Cuadros bien pagados
A medida que se fue desarrollando el submarinismo, las pintores subacuáticos fueron variando su estilo. De documentar el fondo, pasaron a dar testimonio de sus emociones bajo el agua. En 1874, se contagiaron del impresionismo y por eso muchas de los bocetos que se traían del fondo del mar se convertían en cuadros puntillistas y llenos de colores que bajo el mar no existían. Los medios también se fueron sofisticando: había que poder pintar sin maltratar el medio. Papel impermeabilizado con aceite de linaza, cuero hervido en aceite o imprimación de pintura con clorocaucho son los soportes sobre los que trabajan los artistas de hoy, que emplean pinturas no contaminantes como óleo y ceras grasas.

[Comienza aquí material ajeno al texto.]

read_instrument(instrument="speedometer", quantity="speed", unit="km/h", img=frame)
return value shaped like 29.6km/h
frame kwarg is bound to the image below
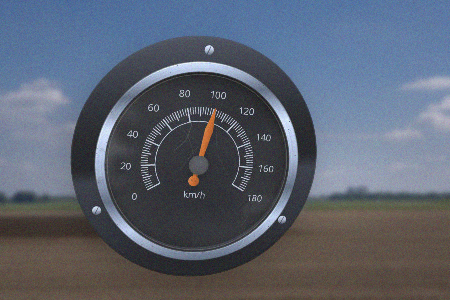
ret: 100km/h
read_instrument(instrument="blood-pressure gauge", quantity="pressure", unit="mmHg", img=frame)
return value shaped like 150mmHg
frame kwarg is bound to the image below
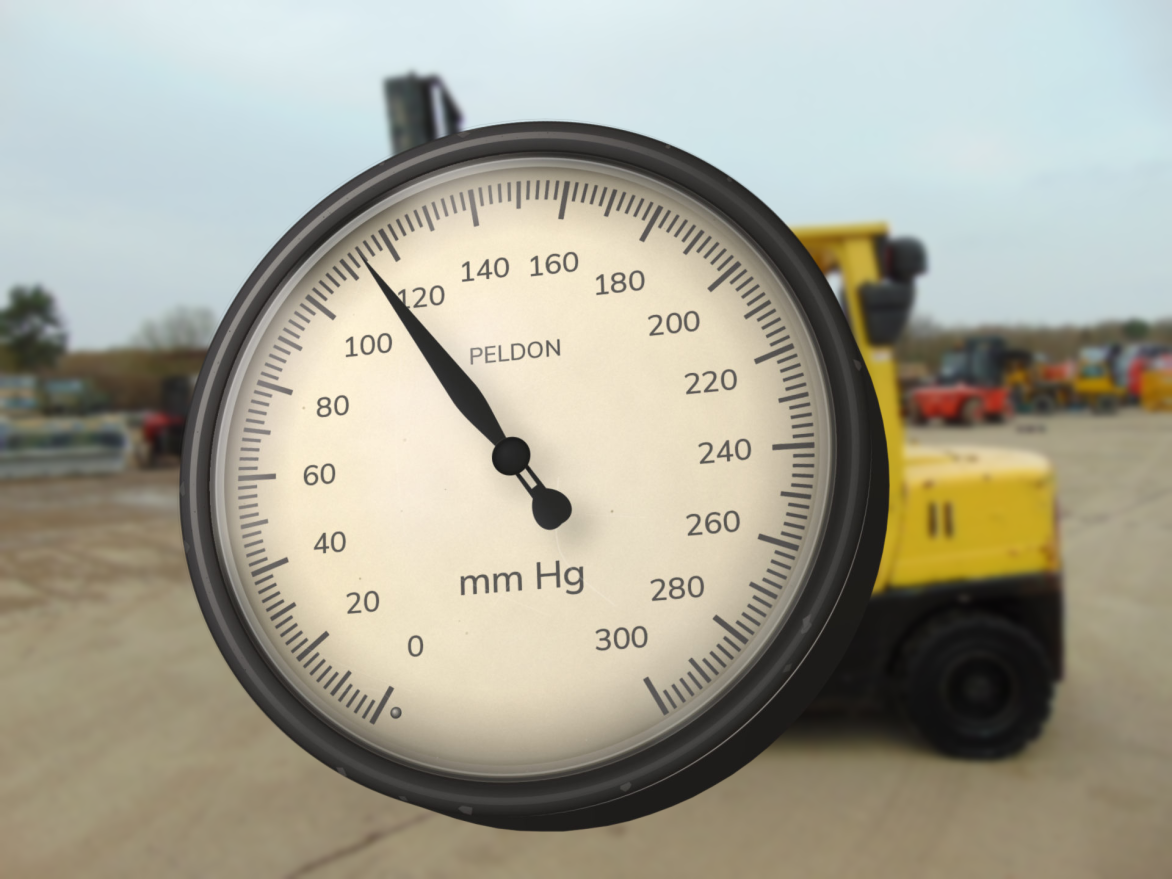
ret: 114mmHg
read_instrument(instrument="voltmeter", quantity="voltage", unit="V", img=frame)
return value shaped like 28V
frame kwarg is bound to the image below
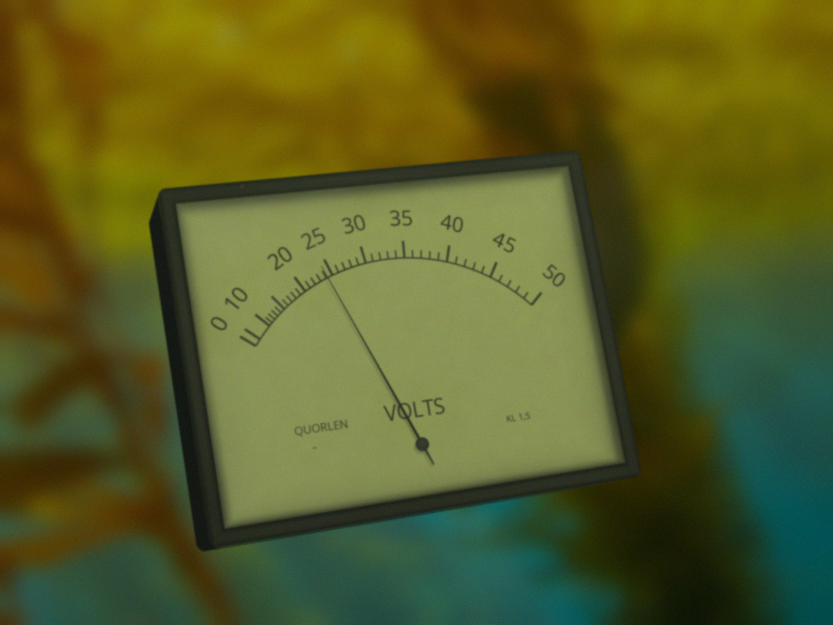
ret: 24V
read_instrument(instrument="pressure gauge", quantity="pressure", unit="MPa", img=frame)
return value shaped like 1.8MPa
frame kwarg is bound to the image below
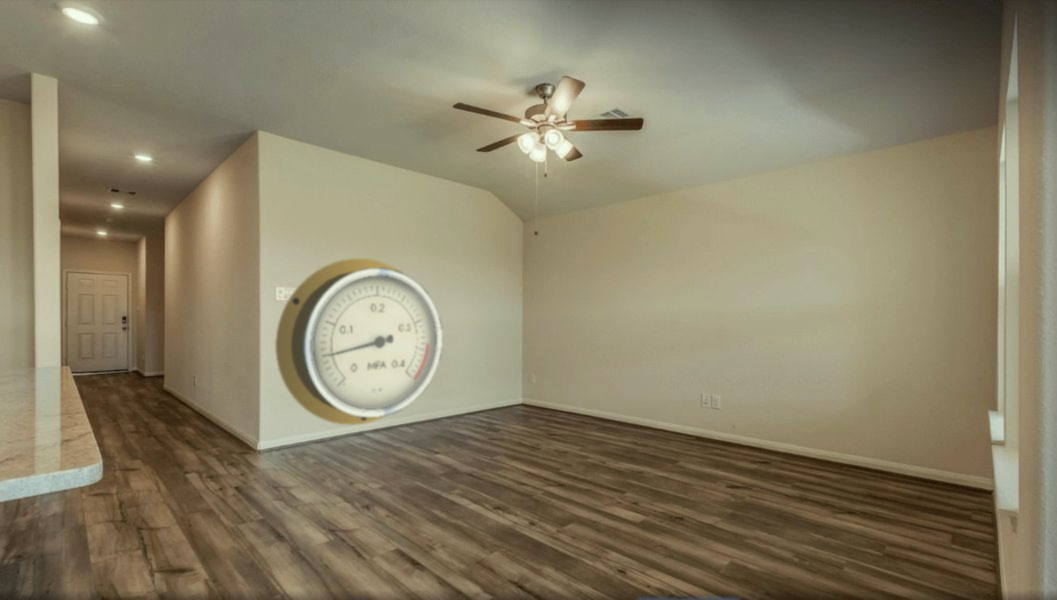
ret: 0.05MPa
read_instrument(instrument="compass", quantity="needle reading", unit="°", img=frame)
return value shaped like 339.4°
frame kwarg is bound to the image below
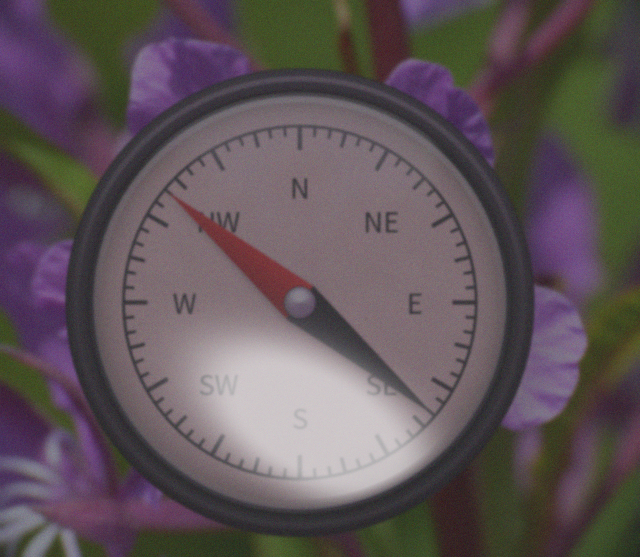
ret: 310°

Conforme avanzó el submarinismo, los pintores subacuáticos fueron variando su estilo, en el siglo XIX se contagiaron del impresionismo y pintar bajo el mar se volvió una disciplina puntillista
Precisamente fueron las peculiaridades técnicas las que provocaron multitud de preguntas en la primera exposición que celebró André Labán en la Gallery Row de Los Angeles apadrinado por Jacques Cousteau. Eran los años setenta y congregó a todo Hollywood. Los asistentes preguntaron de todo: ¿cómo se hace? ¿qué se utiliza? ¿es peligroso? “Lo que no preguntaba nadie era ¿cuánto?”, dice Laban en un vídeo de la época que recupera el Museo Marítimo de Barcelona. Aún así, llegó a vender algunas obras a buen precio y Alfonso Cruz confiesa que alguno de sus trabajos han alcanzado los 12.000 euros.
Zahr vivió bien gracias a su cuadros, que hoy alcanzan los 20.000 dólares en las subastas. Pero a pesar de haber vivido rodeado de artistas, gente rica y nobles (fue amigo de Narii Salmon, hermano de Johanna Marau Taʻaroa, última reina de Tahití) murió en la más absoluta de las miserias. En su última etapa, como le pasaría a sus sucesores, no tenía ya la intención de documentar el fondo marino. “No soy artista. Soy un naturalista que se convirtió en pintor”, recoge Thomas Burguess en su biografía sobre Pritchard pero lo cierto es que de las aguas profundas de California, Tahití, Japón, Filipinas o Bermudas lo que emergió fue un creador.